Data provided
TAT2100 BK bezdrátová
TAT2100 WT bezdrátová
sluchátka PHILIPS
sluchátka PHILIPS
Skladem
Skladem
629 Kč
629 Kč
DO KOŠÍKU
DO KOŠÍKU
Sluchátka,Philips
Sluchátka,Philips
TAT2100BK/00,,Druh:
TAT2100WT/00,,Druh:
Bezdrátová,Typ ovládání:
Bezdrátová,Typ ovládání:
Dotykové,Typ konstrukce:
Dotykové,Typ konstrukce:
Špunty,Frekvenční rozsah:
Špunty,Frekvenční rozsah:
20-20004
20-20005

Requirement
Scan the data above for the string "Druh". Copy every line in which it appears.

Exercise output
TAT2100BK/00,,Druh:
TAT2100WT/00,,Druh:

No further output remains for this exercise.